1784 Samedi Un Mai 2021

 

 

on va manif ou quoi ? sauf si pleut – et le muguet ? on va aller voir – mais plus une tune quand même – la promenade du jour passait par ici

le temps passe, pas vrai ? L’autre jésuite nous embourbe avant le premier mai, saint wtf benalla (cette pourriture qu’il appelait « fils ») – déconfinement en 4 actes my foot – je crois que les Gilets Jaunes en sont au 128 : il a perdu au nombre en tout cas – comme s’il suffisait d’affirmer pour que ces choses aient lieu (je regarde les vingt-cinq mille nouveaux cas et les deux cent cinquante morts de la veille) – cette puanteur – ça ne fait rien on a repeint l’entrée – on a été louer le »Michel-Ange » d’Andreï Kontchalovski (2019), on pourrait revoir sur le même thème le Messie sauvage (Ken Russell, 1972) excessif sûrement) (dans cette biographie-ci, (production russo-italienne…) on regardera passer par deux fois le même troupeau de chèvres, peut-être dans Carrare, ou dans Rome ou dans Florence, enfin quelque part par là, où les déjections humaines sont jetées dans la rue mais évitent les silhouettes de la figuration – un boucher , en pleine rue, découpera (par deux fois aussi) un quartier de viande sans la moindre connaissance de son travail mais on pardonne puisque c’est pour faire vrai…) (assez convenu – un écran plus grand aurait sans doute permis une meilleure réception) (on fait ce qu’on peut et c’est dur) – en passant en bas de l’église Saint-Joseph située rue Saint-Maur l’or dégouline des ouies du clocher (sans image, taleur peut-être) ça a été comme ça

puis comme ça (autre axe hein)

ce ne sera qu’une manifestation de la richesse du culte – une horreur encore : réfection de nos jours, prétentieuse vaine et moche surtout : trois qualificatifs de ce mien (et notre) contemporain – mais dans la rue adjacente, comme tous les printemps, ce bleu magique et magnifique (on peut l’intituler si tu veux bleu orillon)

bonne marche surtout

Share

2 Comments

    oh cette dernière photo qui ravit les yeux pensifs par ce qu’ils ont lu (et déjà cette question allons-nous manifester ? et même s’il pleut que je me posais – et avant passer aux halles même s’il pleut)

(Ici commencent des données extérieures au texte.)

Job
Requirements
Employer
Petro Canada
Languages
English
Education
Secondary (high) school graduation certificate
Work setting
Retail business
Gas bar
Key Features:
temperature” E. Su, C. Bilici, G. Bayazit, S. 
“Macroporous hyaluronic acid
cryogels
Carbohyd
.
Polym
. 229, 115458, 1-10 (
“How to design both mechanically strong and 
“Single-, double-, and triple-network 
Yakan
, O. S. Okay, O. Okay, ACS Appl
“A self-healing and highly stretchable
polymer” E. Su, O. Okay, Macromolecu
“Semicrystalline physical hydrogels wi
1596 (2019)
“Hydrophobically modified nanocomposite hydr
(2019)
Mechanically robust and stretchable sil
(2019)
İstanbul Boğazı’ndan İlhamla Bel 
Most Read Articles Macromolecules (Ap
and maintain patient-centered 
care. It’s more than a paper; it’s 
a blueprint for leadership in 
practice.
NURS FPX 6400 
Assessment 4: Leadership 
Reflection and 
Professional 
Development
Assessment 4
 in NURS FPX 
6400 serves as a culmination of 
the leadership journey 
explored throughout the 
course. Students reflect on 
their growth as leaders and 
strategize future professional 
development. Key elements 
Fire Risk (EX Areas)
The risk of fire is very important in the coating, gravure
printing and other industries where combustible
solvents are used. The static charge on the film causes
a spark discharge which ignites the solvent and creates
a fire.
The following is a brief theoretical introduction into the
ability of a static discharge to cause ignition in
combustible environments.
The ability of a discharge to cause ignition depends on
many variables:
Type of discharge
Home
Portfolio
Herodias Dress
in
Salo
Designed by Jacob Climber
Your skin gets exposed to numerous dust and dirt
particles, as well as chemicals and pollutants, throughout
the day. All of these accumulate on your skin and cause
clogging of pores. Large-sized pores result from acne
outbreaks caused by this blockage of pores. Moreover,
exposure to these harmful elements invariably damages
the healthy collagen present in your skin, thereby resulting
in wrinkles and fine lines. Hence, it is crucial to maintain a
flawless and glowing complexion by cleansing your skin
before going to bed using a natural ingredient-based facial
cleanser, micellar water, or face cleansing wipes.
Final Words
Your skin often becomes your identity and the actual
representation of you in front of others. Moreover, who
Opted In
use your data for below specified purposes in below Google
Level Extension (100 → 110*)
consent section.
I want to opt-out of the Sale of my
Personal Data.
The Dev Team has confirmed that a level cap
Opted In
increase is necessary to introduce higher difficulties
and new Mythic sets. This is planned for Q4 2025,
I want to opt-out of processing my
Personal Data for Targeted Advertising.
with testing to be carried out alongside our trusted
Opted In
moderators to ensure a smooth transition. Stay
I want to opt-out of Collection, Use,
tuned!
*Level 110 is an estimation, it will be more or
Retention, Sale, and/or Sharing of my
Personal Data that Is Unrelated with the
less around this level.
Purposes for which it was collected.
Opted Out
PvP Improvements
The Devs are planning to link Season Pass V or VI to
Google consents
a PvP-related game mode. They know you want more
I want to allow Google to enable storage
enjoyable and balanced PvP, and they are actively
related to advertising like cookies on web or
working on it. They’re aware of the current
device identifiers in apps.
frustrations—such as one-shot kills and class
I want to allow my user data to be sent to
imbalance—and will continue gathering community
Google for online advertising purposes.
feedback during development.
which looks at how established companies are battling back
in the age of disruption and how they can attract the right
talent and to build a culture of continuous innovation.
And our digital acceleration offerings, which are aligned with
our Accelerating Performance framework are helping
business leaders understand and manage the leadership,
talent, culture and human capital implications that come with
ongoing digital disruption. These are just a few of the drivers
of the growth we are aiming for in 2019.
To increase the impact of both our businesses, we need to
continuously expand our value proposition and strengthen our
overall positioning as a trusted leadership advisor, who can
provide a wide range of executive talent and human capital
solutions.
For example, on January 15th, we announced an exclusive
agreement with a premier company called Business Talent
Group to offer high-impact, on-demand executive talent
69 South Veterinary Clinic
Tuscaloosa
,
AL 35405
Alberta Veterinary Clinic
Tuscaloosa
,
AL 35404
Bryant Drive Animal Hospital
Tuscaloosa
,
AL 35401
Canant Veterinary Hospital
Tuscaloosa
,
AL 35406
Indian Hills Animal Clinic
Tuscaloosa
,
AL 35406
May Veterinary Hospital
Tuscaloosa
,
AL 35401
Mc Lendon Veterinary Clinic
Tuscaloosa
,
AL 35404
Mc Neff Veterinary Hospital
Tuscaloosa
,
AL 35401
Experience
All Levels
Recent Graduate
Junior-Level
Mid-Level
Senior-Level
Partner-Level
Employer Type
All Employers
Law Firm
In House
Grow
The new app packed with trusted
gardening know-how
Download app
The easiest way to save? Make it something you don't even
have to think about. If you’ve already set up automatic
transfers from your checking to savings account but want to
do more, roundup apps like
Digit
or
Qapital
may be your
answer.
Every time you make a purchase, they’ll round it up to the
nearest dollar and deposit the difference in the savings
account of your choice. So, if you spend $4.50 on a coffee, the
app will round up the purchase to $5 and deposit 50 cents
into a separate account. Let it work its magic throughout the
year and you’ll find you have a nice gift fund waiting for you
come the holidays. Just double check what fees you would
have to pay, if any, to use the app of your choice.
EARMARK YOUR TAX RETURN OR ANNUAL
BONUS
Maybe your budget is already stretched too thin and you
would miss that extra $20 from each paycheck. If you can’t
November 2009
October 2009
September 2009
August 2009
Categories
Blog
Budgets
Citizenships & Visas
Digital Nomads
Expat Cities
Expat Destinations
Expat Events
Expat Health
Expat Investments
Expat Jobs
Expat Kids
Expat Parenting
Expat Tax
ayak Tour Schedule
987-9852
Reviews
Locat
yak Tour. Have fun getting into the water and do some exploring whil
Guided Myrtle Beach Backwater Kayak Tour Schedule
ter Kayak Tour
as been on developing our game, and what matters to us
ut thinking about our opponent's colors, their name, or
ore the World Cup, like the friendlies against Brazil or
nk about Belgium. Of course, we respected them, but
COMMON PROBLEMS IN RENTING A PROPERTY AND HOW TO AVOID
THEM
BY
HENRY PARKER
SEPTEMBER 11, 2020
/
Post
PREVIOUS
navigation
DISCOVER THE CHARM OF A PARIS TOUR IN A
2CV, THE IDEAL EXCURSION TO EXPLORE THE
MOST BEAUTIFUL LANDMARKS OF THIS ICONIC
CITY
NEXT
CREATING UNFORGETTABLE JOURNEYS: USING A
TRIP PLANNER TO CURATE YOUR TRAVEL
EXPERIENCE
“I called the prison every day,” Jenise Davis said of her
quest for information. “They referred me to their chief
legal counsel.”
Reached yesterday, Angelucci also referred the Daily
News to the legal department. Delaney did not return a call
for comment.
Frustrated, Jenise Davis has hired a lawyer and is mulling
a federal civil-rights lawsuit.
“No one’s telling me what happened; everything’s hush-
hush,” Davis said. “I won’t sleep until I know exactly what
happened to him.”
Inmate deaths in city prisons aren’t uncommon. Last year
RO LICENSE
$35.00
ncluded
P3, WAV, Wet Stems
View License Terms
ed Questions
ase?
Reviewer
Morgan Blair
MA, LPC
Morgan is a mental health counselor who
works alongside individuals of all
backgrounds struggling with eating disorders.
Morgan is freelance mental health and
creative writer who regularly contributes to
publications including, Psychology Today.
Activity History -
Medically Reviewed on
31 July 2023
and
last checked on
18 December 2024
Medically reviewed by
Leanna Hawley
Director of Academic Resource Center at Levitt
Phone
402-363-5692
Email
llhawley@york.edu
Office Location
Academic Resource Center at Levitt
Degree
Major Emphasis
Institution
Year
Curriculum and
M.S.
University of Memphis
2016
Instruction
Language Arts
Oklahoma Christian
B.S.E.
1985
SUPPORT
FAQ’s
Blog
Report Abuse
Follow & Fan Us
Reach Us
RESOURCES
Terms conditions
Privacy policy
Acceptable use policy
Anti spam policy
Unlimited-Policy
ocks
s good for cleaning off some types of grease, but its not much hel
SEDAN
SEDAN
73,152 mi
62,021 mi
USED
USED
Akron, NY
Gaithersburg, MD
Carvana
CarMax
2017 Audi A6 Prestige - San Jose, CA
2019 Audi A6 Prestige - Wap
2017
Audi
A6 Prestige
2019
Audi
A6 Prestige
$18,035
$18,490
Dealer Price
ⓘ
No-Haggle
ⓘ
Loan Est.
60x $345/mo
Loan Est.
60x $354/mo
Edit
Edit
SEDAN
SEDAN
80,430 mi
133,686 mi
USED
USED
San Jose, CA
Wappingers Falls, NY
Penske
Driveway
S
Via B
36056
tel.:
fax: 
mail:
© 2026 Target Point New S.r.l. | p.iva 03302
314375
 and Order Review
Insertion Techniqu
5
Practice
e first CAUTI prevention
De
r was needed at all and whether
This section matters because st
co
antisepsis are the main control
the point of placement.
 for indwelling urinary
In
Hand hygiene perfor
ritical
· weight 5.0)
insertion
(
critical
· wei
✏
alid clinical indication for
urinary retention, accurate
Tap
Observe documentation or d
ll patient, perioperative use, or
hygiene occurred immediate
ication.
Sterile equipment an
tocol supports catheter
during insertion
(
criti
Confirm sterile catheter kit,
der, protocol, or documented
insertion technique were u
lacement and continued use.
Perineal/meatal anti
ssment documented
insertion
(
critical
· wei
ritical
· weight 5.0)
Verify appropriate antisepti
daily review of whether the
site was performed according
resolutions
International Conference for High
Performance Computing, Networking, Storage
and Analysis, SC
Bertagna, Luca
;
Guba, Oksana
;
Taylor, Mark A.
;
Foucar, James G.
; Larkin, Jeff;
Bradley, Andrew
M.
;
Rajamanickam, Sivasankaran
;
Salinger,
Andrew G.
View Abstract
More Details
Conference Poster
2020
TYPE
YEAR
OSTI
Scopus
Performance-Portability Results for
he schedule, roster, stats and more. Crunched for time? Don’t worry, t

    les films m’intriguent puisque ne les ai pas vus

  • Le paradoxe amusant de la troisième photo « Google » : la plaque de la rue est floutée… il faut croire que ce participant au syndicat Gafam avait anticipé l’article 24 de la « Loi sur la sécurité globale (ou googlague ?).

    On croyait que ces photos permettaient d’identifier les lieux (mais après les voitures masquées et les passants tronqués, il ne reste plus qu’à brouiller tous les immeubles et l’entreprise pourra passer à autre chose : les algoritmes prennent le dessus.

    Enfin, je préfère… nettement… la dernière photo.